**The problem**.
Search the records for the word "down" and report each line that has it.

**Dataset content**.
• • • • •

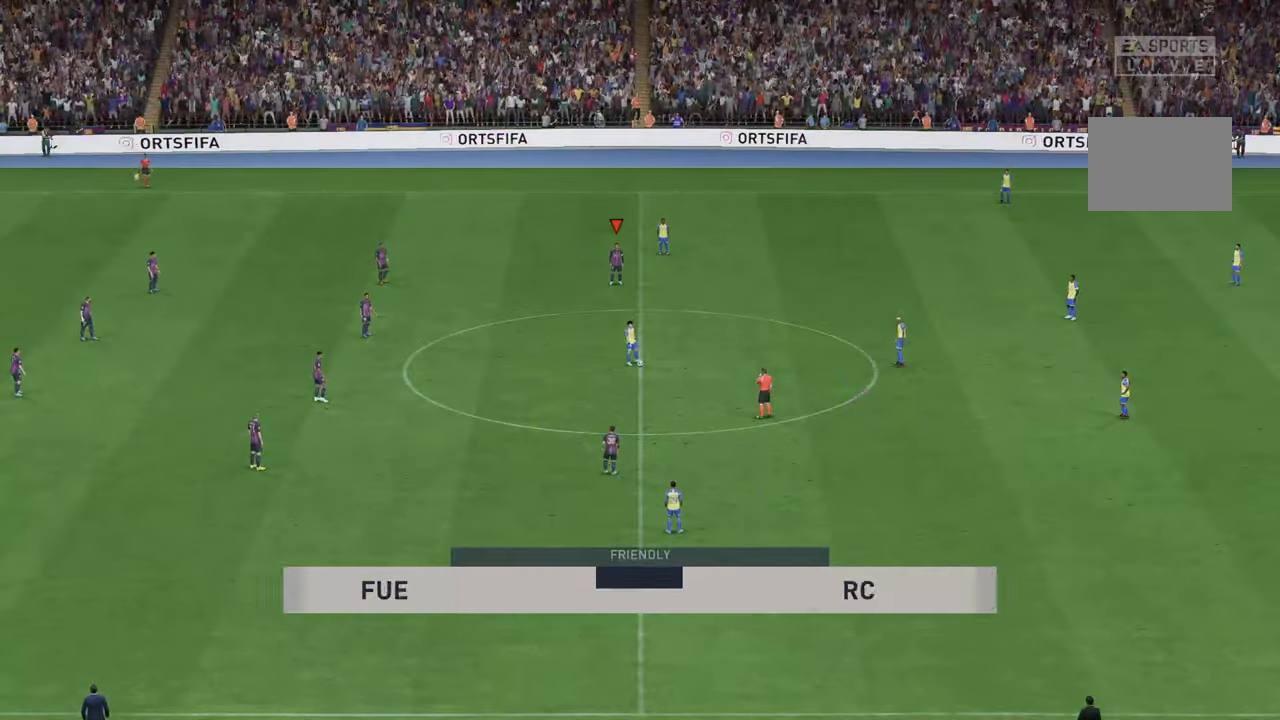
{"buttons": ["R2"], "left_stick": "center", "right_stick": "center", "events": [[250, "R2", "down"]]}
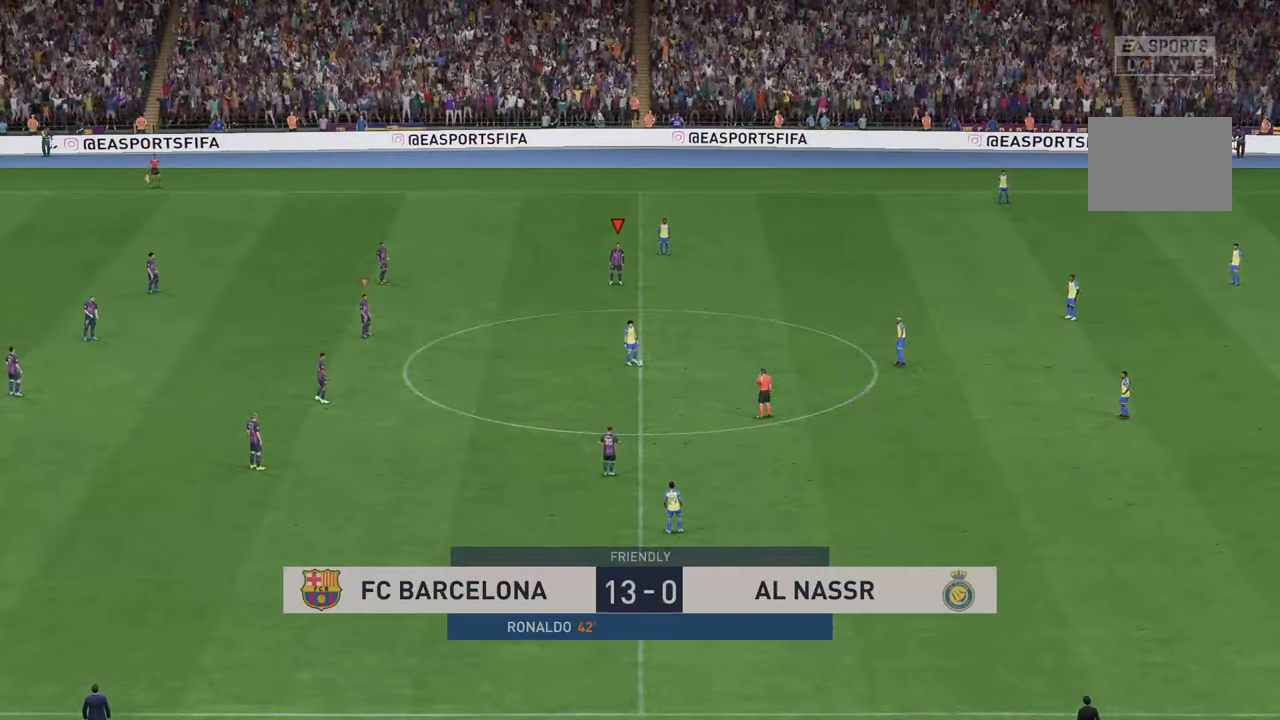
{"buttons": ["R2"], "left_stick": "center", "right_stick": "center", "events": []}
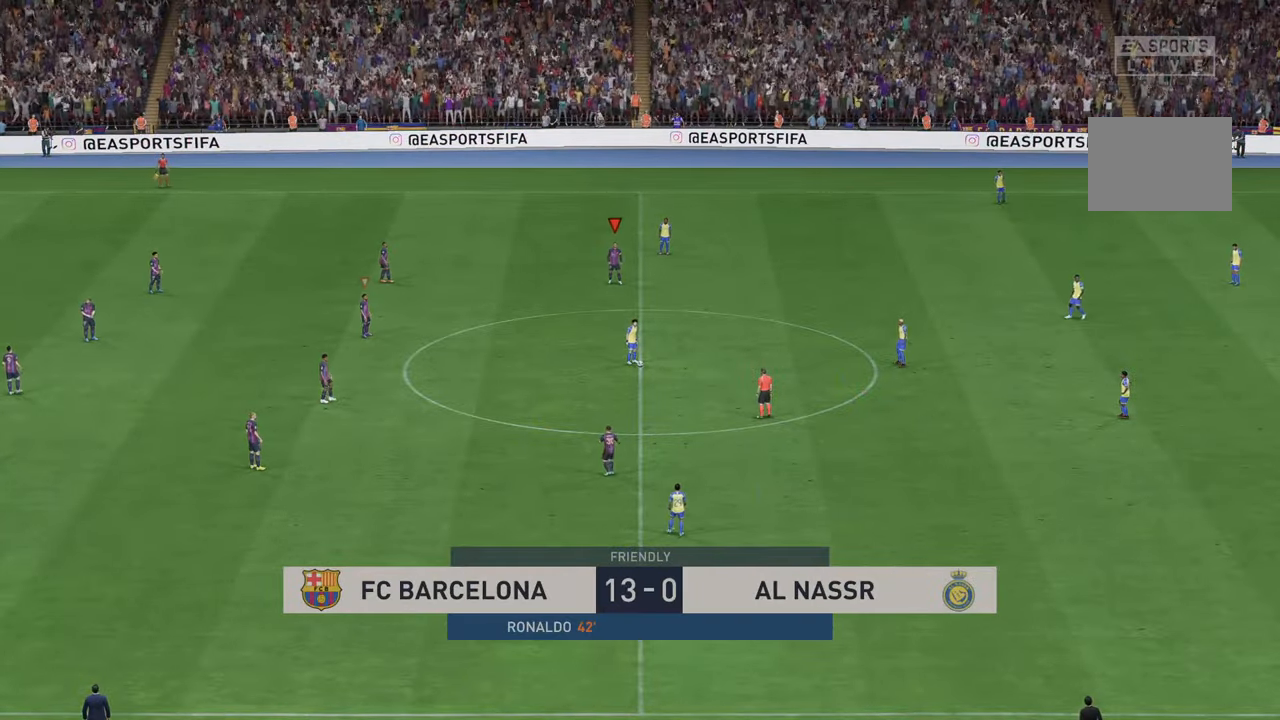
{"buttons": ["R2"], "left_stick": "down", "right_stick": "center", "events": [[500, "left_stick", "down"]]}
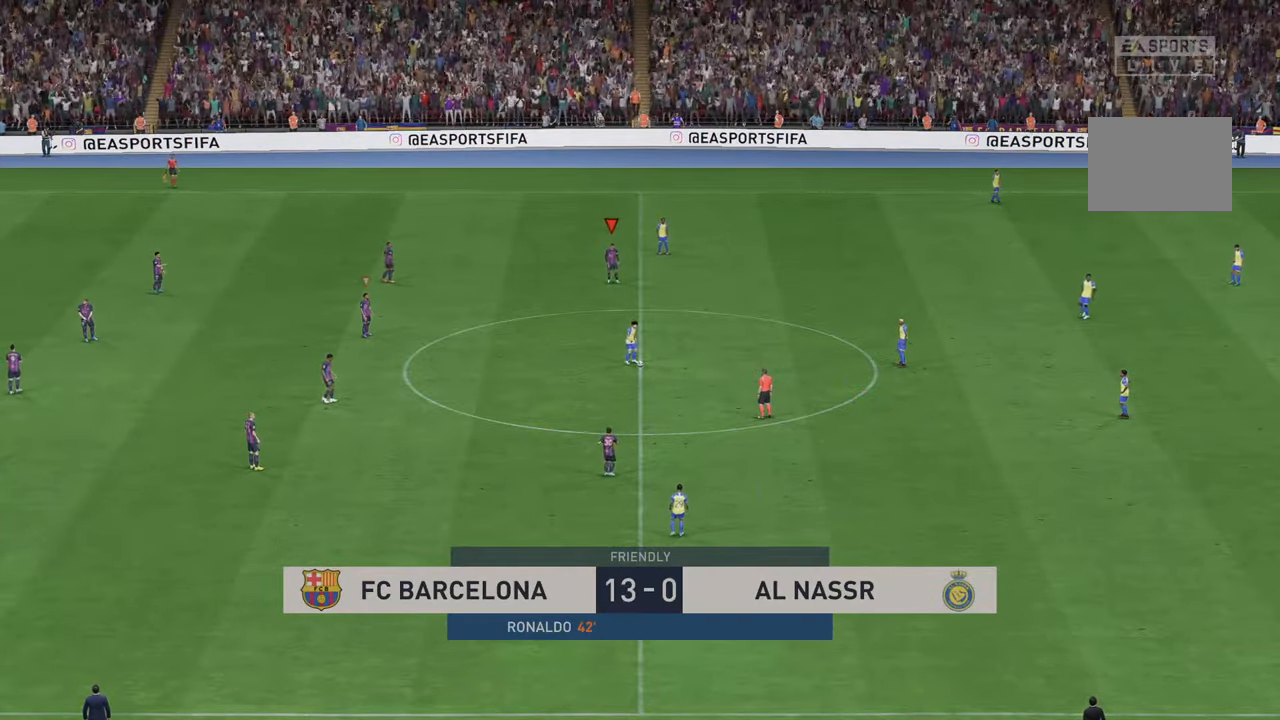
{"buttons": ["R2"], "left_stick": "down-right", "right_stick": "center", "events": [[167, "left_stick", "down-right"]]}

• • • • •

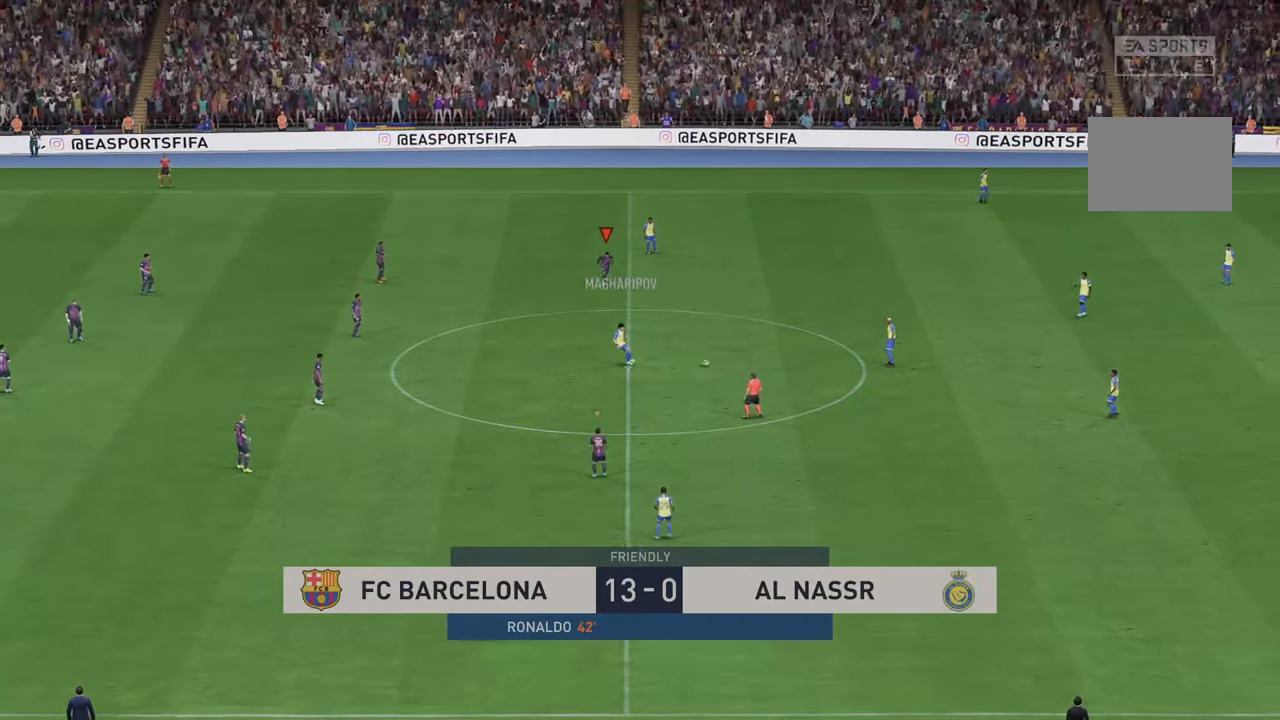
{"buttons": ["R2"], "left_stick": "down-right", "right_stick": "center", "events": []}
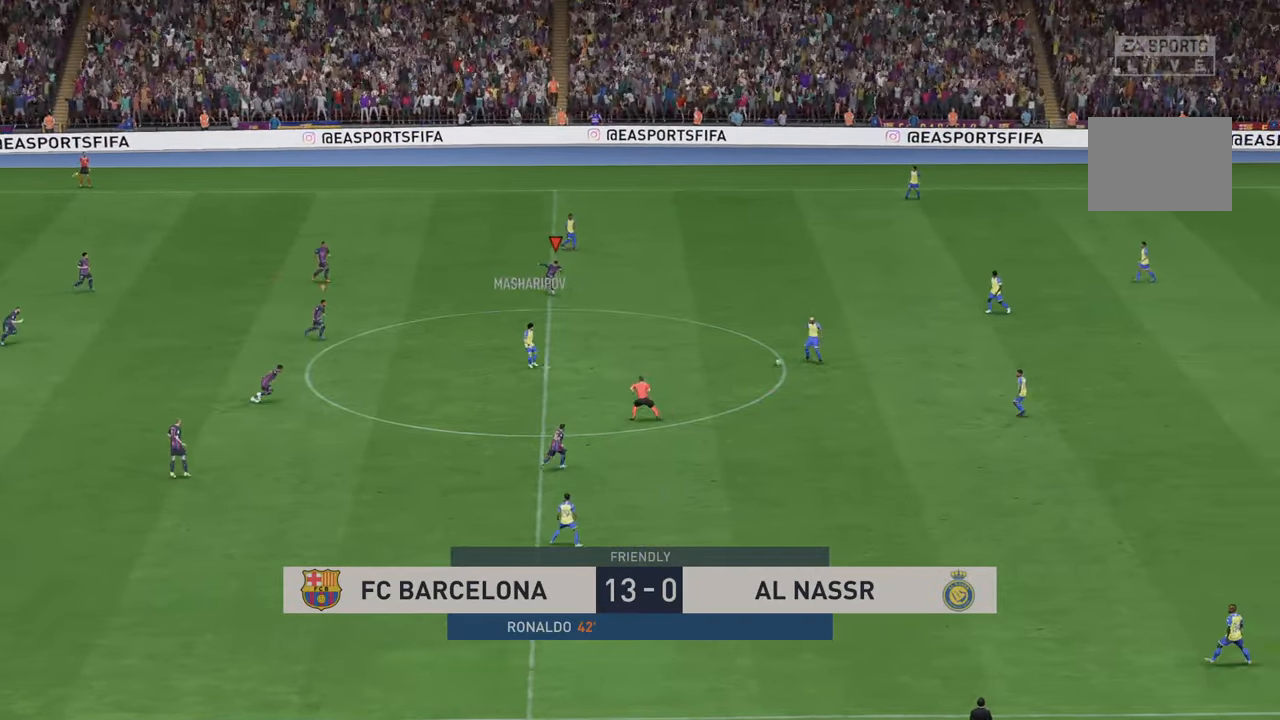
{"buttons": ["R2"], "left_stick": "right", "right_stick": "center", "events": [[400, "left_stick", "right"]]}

• • • • •

**Answer box**.
{"buttons": ["R2"], "left_stick": "center", "right_stick": "center", "events": [[250, "R2", "down"]]}
{"buttons": ["R2"], "left_stick": "down", "right_stick": "center", "events": [[500, "left_stick", "down"]]}
{"buttons": ["R2"], "left_stick": "down-right", "right_stick": "center", "events": [[167, "left_stick", "down-right"]]}
{"buttons": ["R2"], "left_stick": "down-right", "right_stick": "center", "events": []}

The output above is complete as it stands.